Habich was also pleased with the Pioneer defense, noting that the unit “…didn’t give up big plays.”
In the final analysis, Habich said, his team responded in a positive way. “When bad things happen, it is how you respond. I thought our team responded in a good way (to Castle’s injury).”
From the Rams perspective, the final outcome could have been worse. One of the most exciting plays of the night developed with just 1:46 remaining in the first half. Greene dumped a screen pass over onrushing defenders to tight end Eli Suggs waiting near the line of scrimmage, right in front of the Roberson bench. After catching the ball, Suggs sidestepped two would-be tacklers, burst into the open and then outraced the Rams for an apparent 85-yard TD. But the play was called back, a penalty flag had been thrown for what one game official thought was an illegal block in the back to spring Suggs free.

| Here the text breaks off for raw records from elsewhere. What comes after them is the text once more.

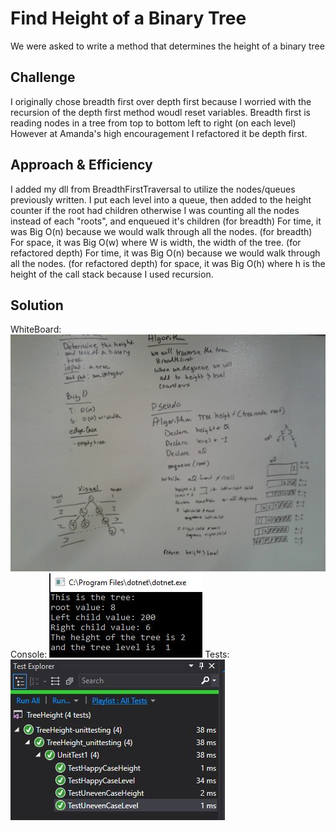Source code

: # Find Height of a Binary Tree
We were asked to write a method that determines the height of a binary tree

## Challenge
I originally chose breadth first over depth first because I worried with the recursion of the depth first method woudl reset variables.
Breadth first is reading nodes in a tree from top to bottom left to right (on each level) 
However at Amanda's high encouragement I refactored it be depth first. 

## Approach & Efficiency
I added my dll from BreadthFirstTraversal to utilize the nodes/queues previously written.
I put each level into a queue, then added to the height counter if the root had children otherwise I was counting all the nodes instead of each "roots", and enqueued it's children
(for breadth) For time, it was Big O(n) because we would walk through all the nodes.
(for breadth) For space, it was Big O(w) where W is width, the width of the tree.
(for refactored depth) For time, it was Big O(n) because we would walk through all the nodes.
(for refactored depth) for space, it was Big O(h) where h is the height of the call stack because I used recursion.

## Solution
WhiteBoard: 
![SnowDayTreeHeightWhiteBoard](../../../assets/SnowDayCCTreeHeightWB.jpg)
Console: 
![SnowDayTreeHeightConsole](../../../assets/SnowDayCCTreeHeightConsole.JPG)
Tests:
![SnowDayTreeHeightTests](../../../assets/SnowDayCCTreeHeightTests.JPG)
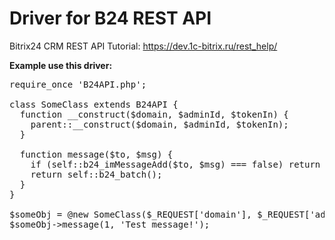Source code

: # Driver for B24 REST API

Bitrix24 CRM REST API Tutorial: https://dev.1c-bitrix.ru/rest_help/

<b>Example use this driver:</b>

<pre>require_once 'B24API.php';

class SomeClass extends B24API {
  function __construct($domain, $adminId, $tokenIn) {
    parent::__construct($domain, $adminId, $tokenIn);
  }

  function message($to, $msg) {
    if (self::b24_imMessageAdd($to, $msg) === false) return false;
    return self::b24_batch();
  }
}

$someObj = @new SomeClass($_REQUEST['domain'], $_REQUEST['adminId'], $_REQUEST['tokenIn']);
$someObj->message(1, 'Test message!');</pre>
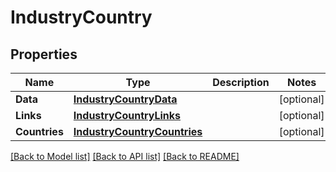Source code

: # IndustryCountry

## Properties

Name | Type | Description | Notes
------------ | ------------- | ------------- | -------------
**Data** | [**IndustryCountryData**](industryCountry_data.md) |  | [optional] 
**Links** | [**IndustryCountryLinks**](industryCountry_links.md) |  | [optional] 
**Countries** | [**IndustryCountryCountries**](industryCountry_countries.md) |  | [optional] 

[[Back to Model list]](../README.md#documentation-for-models) [[Back to API list]](../README.md#documentation-for-api-endpoints) [[Back to README]](../README.md)


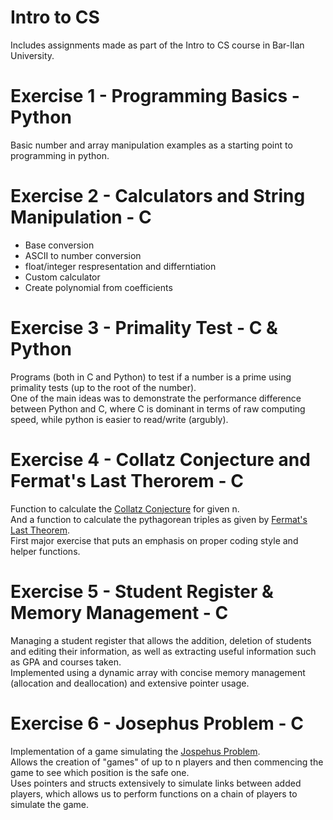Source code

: # Intro to CS
Includes assignments made as part of the Intro to CS course in Bar-Ilan University.
# Exercise 1 - Programming Basics - Python
Basic number and array manipulation examples as a starting point to programming in python.
# Exercise 2 - Calculators and String Manipulation - C
- Base conversion  
- ASCII to number conversion  
- float/integer respresentation and differntiation  
- Custom calculator  
- Create polynomial from coefficients  
# Exercise 3 - Primality Test - C & Python
Programs (both in C and Python) to test if a number is a prime using primality tests (up to the root of the number).  
One of the main ideas was to demonstrate the performance difference between Python and C, where C is dominant in terms of raw computing speed, while python is easier to read/write (argubly).  
# Exercise 4 - Collatz Conjecture and Fermat's Last Therorem - C
Function to calculate the [Collatz Conjecture](https://en.wikipedia.org/wiki/Collatz_conjecture) for given n.  
And a function to calculate the pythagorean triples as given by [Fermat's Last Theorem](https://en.wikipedia.org/wiki/Fermat%27s_Last_Theorem).  
First major exercise that puts an emphasis on proper coding style and helper functions.
# Exercise 5 - Student Register & Memory Management - C 
Managing a student register that allows the addition, deletion of students and editing their information, as well as extracting useful information such as GPA and courses taken.  
Implemented using a dynamic array with concise memory management (allocation and deallocation) and extensive pointer usage.
# Exercise 6 - Josephus Problem - C
Implementation of a game simulating the [Jospehus Problem](https://en.wikipedia.org/wiki/Josephus_problem).  
Allows the creation of "games" of up to n players and then commencing the game to see which position is the safe one.  
Uses pointers and structs extensively to simulate links between added players, which allows us to perform functions on a chain of players to simulate the game.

Looking over the shoulder of Watauga assistant coaches on the sideline as they viewed a video replay, it appeared that the “guilty” Pioneer actually tripped and fell, not even touching a Ram defender. Unfortunately, game officials in high school football do not use instant replay. Given the technology available today it is more than likely coming.
Arguably a demoralizing dagger to the heart of Robeson players, coaches and fans alike occurred just before halftime when on 1st-and-10 with just four seconds on the clock when the ball was snapped, Greene faked spikng the ball to stop the clock and instead connected with wide receiver Grant Oliver down the left sideline for a 69 yard pass-catch-and-run for a touchdown.
Watauga next plays at home on Friday, August 24th, 7:30 pm vs. Ashe County. The Huskies opened their season Friday night with a dominating, 50-7 victory in West Jefferson. In last year’s High Country rivalry games, Watauga defeated Ashe 53-21 before humbling Avery, 49-8 under high school football’s “mercy rule.”